Learn to Draw - What is and how to do a contour drawing




More Contour Drawing

Use this chair if you'd like - click to enlarge.

Now we'll move on to a much more complicated contour drawing - that of a chair. Get a chair, any chair, this will be your subject. Sit about six feet away from the chair with your drawing lap desk and a few sheets of paper on it, and have your picture frame handy. First, with one eye closed, just look at the chair for a minute. Try to look at the spaces between the chair parts; in between the legs, the space between the back uprights, under the arm rests. These are the areas that you will draw, and not the chair itself. Just as if you would normally draw all the positive spaces in a drawing and all the negative spaces just fall into place, if you do the opposite and draw all the negative spaces, the positive spaces will fall into place. Drawing the negative space, your logical mind will not try and assign a "symbol" to the shape because it's not a shape it knows.

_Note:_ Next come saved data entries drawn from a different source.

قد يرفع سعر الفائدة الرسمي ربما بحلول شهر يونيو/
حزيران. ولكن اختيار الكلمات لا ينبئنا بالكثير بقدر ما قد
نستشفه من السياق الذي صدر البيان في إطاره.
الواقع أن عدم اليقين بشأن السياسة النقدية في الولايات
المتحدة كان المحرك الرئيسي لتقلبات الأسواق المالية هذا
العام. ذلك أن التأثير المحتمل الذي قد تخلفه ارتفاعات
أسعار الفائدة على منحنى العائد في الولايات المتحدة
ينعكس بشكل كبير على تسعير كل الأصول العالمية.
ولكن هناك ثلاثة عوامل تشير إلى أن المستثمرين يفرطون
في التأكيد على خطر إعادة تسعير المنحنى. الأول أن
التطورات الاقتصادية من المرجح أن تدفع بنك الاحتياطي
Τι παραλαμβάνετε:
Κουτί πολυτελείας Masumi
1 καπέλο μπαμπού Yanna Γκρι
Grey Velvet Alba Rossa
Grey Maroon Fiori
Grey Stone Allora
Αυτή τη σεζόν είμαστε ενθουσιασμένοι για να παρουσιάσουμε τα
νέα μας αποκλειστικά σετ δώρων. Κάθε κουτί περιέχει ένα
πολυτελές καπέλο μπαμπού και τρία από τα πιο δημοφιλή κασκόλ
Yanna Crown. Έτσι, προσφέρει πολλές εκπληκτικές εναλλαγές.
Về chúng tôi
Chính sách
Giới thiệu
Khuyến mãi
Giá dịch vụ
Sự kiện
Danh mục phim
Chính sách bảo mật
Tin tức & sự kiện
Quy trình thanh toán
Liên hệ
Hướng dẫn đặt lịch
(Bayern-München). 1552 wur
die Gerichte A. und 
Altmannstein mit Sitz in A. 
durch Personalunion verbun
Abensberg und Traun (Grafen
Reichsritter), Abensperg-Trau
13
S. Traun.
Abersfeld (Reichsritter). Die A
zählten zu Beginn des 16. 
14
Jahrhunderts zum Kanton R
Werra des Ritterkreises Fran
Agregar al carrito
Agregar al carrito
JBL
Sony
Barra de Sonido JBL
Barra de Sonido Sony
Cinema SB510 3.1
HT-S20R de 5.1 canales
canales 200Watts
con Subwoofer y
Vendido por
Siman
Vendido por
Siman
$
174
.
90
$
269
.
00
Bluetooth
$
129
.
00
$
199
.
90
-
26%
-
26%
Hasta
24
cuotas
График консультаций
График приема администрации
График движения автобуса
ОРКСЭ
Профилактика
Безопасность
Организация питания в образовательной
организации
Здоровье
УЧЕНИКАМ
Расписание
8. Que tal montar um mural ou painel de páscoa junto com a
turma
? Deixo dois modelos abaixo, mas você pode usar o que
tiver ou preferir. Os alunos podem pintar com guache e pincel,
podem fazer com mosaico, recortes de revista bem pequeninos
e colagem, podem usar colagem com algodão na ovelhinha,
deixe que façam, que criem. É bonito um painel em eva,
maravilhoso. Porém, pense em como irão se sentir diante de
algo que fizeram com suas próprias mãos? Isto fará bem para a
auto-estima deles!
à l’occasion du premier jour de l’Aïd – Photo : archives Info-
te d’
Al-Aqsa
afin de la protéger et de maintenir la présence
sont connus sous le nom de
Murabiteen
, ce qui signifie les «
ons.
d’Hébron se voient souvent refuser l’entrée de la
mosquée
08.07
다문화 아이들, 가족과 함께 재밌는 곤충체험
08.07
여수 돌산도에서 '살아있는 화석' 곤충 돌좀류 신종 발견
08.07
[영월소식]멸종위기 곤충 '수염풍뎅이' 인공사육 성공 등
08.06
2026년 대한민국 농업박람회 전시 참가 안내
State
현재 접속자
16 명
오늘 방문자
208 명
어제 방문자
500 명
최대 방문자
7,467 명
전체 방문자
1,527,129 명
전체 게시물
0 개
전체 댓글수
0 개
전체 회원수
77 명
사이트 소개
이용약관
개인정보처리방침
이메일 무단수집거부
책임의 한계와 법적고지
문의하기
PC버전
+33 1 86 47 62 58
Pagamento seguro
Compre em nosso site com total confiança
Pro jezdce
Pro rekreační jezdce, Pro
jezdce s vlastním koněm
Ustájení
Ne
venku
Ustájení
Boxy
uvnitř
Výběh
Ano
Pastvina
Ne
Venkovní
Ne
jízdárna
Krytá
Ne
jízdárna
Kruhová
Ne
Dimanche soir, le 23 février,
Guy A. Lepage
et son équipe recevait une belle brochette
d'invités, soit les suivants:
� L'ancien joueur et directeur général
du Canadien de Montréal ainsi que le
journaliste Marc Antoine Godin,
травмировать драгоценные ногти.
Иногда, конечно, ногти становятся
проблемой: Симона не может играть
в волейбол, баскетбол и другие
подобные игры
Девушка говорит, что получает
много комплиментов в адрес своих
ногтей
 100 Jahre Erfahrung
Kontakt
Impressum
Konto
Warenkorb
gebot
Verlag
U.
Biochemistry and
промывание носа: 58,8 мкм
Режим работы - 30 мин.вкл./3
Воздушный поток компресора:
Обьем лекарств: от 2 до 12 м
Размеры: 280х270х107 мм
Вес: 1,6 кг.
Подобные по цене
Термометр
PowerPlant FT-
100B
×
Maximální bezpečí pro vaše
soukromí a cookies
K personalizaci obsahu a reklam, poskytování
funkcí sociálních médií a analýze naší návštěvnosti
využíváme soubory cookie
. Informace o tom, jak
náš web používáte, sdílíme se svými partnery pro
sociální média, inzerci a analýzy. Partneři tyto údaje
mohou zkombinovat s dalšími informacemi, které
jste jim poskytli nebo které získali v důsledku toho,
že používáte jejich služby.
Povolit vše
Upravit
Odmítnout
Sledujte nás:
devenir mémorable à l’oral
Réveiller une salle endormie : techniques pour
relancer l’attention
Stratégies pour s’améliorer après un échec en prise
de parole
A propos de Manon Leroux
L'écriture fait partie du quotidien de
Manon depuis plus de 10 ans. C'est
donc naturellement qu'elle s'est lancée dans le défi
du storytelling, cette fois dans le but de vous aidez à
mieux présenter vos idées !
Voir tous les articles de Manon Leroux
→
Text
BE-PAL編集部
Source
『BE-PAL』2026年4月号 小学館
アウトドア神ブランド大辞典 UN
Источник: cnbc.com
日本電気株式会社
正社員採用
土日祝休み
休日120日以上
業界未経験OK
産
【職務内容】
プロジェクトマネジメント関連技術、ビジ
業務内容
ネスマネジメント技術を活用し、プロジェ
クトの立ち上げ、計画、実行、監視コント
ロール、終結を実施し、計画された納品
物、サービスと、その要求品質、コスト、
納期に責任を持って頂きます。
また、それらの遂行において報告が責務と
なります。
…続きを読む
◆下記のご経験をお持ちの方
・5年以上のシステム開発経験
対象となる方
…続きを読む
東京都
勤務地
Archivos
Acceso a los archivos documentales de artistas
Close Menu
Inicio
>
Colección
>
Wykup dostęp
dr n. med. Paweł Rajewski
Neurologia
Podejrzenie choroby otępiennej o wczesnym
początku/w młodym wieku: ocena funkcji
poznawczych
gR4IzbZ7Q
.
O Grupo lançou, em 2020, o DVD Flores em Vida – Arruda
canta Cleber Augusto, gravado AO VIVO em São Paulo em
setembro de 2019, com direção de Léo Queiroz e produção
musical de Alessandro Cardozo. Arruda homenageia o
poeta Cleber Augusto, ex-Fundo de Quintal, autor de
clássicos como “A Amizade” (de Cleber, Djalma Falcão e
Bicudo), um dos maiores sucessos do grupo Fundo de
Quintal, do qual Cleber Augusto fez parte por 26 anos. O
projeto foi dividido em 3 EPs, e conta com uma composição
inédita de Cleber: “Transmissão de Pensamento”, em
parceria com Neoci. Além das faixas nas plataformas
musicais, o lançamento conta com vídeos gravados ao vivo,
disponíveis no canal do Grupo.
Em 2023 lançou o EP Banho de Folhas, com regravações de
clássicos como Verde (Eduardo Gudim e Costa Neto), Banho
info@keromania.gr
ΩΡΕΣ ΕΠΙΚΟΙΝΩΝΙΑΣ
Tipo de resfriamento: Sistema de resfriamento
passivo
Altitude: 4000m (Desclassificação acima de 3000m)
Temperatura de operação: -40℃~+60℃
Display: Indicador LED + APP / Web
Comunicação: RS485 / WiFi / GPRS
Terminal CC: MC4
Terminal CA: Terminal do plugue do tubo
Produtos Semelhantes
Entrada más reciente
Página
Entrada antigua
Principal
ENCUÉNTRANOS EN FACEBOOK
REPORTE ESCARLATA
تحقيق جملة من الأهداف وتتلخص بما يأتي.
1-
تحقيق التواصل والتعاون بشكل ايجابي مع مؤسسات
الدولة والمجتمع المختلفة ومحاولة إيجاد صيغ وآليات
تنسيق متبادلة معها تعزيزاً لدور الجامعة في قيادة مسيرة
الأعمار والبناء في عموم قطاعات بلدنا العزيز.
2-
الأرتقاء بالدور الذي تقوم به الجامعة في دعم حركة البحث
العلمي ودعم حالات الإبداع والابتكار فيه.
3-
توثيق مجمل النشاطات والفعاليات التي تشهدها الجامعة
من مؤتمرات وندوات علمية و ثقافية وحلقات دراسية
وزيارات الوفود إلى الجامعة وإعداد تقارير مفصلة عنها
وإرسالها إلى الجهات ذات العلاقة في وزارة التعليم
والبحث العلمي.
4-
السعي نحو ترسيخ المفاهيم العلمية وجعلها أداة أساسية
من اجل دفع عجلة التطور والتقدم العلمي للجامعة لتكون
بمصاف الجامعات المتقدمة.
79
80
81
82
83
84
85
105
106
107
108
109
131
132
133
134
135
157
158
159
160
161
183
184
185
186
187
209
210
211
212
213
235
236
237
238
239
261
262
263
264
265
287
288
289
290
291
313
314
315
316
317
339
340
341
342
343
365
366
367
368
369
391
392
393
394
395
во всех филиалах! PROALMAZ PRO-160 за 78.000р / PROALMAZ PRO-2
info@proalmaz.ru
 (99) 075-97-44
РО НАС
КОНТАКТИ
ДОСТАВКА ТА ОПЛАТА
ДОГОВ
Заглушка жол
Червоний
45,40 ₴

Now that you have your first shape drawn, move on to the next shape, probably one that is near to the shape you just drew. Keep in mind the distance and angles between the shapes on your subject and try and put that shape on your paper right where you see it on your subject. If there are straight lines in your shapes don't worry about making them EXACTLY straight, just freehand the line and get an approximate straight line. Keep adding your negative space shapes until you have drawn them all. The proportions of your drawing may be a little bit off because you guessed at the distances between the shapes. That's OK if it's a bit off, you can still see the chair inside the shapes you drew, right? To make it a bit easier to see you could lightly shade in the positive shapes of the chair, or better yet, shade in the negative shapes you drew.

Here's what mine looked like...

Try drawing the contour of a fork.

Now you should have a nice drawing of your chair that has no detail inside the chair itself. I know it was a bit difficult because your logical mind kept trying to muscle in and make you draw shapes you knew. Think back on your thought process as you drew. You thought things like "I see a curve here that comes right into a straight line that now turns a right angle." I hope you didn't think things like "This leg connects with this cross member and this back upright connects to the seat of the chair." Drawing the negative spaces of an object should get you thinking in terms of space, forms, and shapes. Further, it should help you break your "symbol" habit of just drawing not what you actually see but what your logical mind remembers you seeing and drawing when you were a kid. Drawing the chair might have been hard for you because of all the straight lines. I know, I have trouble with straight lines too. (Look again at my attempt at the chair - Ugh!). You should try and do another negative shape drawing with another chair, or something else that doesn't have so many straight lines. Try something simpler like a fork or something.